My chef stayed on the line with me all night that first night. She showed me her own system for working the line the way she had learned it. Her philosophy was that you should know your station so well, you could work it blindfolded. She explained to me the intricacies of the service, what times I should expect a push, how I should handle orders that come in at the same time. She told me to keep my ears tuned for words like “dessert” and “pastry.” Eventually, it would be freakish how well I would be able to pick out my own ticket calls from the cacophony of cooks, servers, runners, and chefs. And that night she told me something I’ll never forget. “If they go down, you’ll go down.”

 

That night we did over 350 covers and I worked my ass off. The two of us plated countless desserts. I wasn’t perfect. My chef regularly scolded me for leaving my towels all over the station and forgetting to dip the ice cream scoop in water before dishing it. My thumbs were always in the wrong places on the plates when I was running them to expo. She would wait for me there and I would hear “thumb!” and mentally smack myself.

 

By the time it was all over, I felt like I’d time traveled. It was 1 a.m. and I felt like I’d arrived ten minutes ago. The adrenaline was slowing and I realized that I still had my hangover headache. I was sweaty. I was emotionally exhausted; I felt fucking amazing. The line cooks were breaking down their stations. The ticket machine went off one last time. I made one final plate and I was done.

 

My chef showed me how to break down my station, what to send to dish, and what to wash myself, lest we send it off and never see it again.
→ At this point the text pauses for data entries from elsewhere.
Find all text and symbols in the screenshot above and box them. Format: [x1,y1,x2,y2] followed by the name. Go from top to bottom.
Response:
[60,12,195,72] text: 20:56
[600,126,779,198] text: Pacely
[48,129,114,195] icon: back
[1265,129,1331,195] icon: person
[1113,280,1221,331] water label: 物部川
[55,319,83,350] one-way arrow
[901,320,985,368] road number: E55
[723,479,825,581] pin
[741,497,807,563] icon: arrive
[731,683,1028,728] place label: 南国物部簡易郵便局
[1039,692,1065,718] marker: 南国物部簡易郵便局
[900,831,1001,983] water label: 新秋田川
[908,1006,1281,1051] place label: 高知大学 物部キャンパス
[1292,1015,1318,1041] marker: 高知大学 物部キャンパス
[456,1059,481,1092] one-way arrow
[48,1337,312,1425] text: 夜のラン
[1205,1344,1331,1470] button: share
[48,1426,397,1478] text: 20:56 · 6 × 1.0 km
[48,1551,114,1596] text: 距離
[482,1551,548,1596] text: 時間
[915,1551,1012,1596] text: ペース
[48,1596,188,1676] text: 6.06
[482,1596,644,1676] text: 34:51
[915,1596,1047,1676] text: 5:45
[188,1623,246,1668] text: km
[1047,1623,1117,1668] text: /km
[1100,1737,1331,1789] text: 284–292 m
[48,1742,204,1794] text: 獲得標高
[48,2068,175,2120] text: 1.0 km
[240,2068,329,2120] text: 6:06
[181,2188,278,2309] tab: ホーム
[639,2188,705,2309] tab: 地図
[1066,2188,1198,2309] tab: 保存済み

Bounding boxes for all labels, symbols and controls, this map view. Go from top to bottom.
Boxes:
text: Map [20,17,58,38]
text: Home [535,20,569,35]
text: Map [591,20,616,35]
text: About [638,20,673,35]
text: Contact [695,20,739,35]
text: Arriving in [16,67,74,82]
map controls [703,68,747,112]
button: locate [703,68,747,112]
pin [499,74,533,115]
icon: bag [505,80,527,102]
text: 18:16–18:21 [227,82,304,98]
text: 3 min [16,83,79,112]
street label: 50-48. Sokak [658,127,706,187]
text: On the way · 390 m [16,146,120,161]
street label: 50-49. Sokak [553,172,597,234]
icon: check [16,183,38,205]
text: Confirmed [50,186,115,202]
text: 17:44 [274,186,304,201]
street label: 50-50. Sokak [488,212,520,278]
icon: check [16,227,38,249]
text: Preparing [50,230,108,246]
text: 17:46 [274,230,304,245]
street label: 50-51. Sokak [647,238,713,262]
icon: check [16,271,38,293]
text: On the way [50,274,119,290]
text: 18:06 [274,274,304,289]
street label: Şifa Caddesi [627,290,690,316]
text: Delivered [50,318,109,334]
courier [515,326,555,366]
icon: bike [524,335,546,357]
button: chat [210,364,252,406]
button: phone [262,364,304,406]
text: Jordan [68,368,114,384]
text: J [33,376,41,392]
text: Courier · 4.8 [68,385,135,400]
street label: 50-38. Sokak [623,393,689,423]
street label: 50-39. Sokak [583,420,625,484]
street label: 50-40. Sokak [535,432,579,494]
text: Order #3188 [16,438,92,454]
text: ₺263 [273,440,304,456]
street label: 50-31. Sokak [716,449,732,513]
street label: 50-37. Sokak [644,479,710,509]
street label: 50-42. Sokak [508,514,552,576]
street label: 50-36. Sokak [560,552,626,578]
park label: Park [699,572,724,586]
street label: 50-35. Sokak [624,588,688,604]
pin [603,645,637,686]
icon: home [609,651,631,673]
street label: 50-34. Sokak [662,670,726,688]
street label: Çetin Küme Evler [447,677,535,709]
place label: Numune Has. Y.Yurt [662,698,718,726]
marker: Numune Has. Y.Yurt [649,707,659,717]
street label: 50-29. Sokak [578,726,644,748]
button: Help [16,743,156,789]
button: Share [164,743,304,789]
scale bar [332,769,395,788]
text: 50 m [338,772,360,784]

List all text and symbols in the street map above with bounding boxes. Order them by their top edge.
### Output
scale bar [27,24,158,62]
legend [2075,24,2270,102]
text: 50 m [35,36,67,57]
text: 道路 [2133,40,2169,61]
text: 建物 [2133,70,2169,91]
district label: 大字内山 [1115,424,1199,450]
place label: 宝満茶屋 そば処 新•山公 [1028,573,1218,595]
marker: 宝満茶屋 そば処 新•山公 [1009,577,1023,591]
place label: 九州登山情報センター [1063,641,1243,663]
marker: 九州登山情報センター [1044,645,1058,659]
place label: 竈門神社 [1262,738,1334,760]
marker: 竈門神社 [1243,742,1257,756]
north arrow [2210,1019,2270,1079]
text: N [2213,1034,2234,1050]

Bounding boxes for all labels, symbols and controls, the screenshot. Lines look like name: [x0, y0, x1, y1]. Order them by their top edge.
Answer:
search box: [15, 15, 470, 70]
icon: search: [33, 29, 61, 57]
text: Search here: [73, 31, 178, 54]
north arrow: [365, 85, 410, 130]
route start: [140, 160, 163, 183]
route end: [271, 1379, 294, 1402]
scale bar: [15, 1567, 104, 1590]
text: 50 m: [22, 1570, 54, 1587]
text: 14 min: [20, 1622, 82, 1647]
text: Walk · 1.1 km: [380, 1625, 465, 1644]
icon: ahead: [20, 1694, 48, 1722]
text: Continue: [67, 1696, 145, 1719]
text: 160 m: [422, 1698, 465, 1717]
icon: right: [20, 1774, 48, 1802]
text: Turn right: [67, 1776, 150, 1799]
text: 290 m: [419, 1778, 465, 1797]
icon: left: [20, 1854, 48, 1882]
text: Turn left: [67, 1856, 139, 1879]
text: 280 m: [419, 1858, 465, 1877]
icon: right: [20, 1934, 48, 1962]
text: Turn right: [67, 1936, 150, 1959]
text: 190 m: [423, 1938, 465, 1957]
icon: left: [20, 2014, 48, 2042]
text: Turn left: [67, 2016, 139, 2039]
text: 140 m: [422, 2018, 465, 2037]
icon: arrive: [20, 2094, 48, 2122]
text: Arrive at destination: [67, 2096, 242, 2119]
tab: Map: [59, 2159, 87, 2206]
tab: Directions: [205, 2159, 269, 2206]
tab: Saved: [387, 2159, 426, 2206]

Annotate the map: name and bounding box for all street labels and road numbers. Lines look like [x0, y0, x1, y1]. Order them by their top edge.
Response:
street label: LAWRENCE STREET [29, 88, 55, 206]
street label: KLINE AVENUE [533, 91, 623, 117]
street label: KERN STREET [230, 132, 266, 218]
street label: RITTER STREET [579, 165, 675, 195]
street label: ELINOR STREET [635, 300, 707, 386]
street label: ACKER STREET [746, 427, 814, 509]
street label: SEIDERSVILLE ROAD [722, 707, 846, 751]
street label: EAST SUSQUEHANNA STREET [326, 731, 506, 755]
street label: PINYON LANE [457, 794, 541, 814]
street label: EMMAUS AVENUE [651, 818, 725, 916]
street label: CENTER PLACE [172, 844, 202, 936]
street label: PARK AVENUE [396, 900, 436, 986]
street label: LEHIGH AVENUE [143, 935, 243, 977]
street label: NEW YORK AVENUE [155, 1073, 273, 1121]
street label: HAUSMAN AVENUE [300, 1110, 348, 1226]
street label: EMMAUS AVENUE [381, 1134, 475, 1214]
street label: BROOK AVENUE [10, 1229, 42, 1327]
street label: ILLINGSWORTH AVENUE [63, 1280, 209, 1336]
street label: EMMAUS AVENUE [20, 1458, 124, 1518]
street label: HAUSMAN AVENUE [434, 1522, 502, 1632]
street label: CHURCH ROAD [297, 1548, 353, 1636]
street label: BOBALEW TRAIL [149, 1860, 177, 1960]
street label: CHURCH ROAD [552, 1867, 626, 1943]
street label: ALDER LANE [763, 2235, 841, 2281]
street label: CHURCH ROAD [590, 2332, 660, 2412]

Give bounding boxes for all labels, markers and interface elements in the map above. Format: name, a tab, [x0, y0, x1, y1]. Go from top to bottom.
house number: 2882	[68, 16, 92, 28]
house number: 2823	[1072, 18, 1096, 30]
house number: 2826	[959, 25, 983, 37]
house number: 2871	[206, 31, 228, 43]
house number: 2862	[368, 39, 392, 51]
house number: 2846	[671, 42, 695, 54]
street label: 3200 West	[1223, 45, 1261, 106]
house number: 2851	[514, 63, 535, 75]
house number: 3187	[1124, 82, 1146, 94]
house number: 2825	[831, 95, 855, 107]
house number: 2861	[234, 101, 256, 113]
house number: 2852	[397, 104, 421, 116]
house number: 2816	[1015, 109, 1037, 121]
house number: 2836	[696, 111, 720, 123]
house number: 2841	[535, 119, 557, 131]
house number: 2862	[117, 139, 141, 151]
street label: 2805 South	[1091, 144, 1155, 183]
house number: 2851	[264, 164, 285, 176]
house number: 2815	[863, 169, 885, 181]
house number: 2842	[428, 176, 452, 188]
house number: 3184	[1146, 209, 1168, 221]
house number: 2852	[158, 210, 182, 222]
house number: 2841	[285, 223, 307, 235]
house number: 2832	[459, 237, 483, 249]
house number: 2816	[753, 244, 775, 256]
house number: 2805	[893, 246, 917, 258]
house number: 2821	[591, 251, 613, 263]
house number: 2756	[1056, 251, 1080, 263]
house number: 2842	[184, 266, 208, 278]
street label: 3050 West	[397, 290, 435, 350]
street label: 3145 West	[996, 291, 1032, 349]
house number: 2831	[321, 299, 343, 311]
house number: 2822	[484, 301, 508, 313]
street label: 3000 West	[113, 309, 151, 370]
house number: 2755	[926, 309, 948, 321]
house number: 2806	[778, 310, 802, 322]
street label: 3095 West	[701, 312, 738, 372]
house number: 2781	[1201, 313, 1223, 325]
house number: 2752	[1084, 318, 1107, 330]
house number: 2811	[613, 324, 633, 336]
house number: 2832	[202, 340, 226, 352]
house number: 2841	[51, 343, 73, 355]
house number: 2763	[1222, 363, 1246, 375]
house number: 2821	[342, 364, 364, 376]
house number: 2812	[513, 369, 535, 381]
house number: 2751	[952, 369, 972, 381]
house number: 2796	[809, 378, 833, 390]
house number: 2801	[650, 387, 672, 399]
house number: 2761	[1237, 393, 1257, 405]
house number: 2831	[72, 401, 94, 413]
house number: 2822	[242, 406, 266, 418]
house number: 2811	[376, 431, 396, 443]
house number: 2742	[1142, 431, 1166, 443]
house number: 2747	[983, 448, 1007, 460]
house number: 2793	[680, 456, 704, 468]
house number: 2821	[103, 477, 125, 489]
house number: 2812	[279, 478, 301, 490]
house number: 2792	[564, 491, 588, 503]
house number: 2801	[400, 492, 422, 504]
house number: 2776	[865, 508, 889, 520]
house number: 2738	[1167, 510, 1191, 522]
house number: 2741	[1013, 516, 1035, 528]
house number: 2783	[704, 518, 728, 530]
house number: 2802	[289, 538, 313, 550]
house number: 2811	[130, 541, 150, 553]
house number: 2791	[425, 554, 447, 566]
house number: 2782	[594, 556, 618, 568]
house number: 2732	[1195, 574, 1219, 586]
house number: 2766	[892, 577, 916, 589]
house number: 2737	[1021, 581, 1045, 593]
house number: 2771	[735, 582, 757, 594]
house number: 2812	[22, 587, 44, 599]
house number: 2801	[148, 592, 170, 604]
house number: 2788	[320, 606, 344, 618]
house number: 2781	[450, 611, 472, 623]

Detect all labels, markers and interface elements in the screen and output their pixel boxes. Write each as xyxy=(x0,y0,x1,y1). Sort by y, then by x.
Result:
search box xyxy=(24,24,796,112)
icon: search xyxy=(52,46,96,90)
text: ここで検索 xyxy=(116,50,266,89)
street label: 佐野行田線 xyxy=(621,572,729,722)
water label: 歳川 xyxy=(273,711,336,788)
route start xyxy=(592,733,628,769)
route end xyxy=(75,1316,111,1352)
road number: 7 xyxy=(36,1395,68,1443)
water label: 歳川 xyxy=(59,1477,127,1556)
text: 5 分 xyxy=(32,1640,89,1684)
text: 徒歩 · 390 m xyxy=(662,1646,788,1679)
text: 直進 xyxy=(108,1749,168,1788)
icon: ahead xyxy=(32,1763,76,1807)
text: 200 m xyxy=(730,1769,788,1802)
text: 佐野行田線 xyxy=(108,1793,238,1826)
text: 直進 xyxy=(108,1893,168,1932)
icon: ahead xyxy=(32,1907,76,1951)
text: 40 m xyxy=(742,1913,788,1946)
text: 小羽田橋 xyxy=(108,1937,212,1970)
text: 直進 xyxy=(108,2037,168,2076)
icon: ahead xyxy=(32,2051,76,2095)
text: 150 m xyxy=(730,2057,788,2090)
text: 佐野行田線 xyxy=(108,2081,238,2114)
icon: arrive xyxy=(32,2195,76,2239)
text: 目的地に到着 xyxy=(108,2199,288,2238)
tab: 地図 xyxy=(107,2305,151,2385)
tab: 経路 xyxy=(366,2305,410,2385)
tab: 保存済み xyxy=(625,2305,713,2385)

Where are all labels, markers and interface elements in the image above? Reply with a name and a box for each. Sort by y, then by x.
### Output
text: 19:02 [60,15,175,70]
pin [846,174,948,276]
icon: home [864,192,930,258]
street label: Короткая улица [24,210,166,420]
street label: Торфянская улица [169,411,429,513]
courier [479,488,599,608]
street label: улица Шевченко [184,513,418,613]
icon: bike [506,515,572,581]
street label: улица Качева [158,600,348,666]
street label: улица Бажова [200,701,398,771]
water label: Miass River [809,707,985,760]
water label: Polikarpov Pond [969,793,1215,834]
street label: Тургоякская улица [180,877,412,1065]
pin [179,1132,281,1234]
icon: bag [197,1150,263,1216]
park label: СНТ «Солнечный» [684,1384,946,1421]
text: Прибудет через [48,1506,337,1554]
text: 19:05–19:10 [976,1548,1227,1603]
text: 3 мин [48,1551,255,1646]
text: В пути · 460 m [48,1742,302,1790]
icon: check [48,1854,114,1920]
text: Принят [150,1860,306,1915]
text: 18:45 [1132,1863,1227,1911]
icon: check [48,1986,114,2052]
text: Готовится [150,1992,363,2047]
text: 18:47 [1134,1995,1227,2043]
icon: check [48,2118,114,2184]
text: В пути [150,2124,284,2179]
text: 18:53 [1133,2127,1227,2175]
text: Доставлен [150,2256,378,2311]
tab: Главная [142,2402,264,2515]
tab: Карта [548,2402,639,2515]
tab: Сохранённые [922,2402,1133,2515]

She told me to enjoy my day off the next day and left the building. An hour later she texted me and told me I’d done a great job.

 

In the locker room afterward, the one female line cook who’d never spoken to me before chatted me up. Our executive chef asked me where I was heading afterward, and the line cooks told me I’d “crushed it.” I felt like I’d earned some respect. And I couldn’t wait to do it all again.

 

 

Gizelle Jancovic is a finance professional and freelance writer. Prior to her financial career she spent several years in the culinary industry. She received her baking and pastry certificate from Kendall College in Chicago and studied pastry abroad at the Ritz Escoffier in Paris. Her experience ranges from cake decorating to fine dining, and she has worked in bakeries and high end restaurants across the city of Chicago. Although she has traded in her plating tweezers for spreadsheets, she considers her pastry career as one of the most valuable learning experiences of her life, and she continues to experiment with new recipes and flavor combinations as often as she can.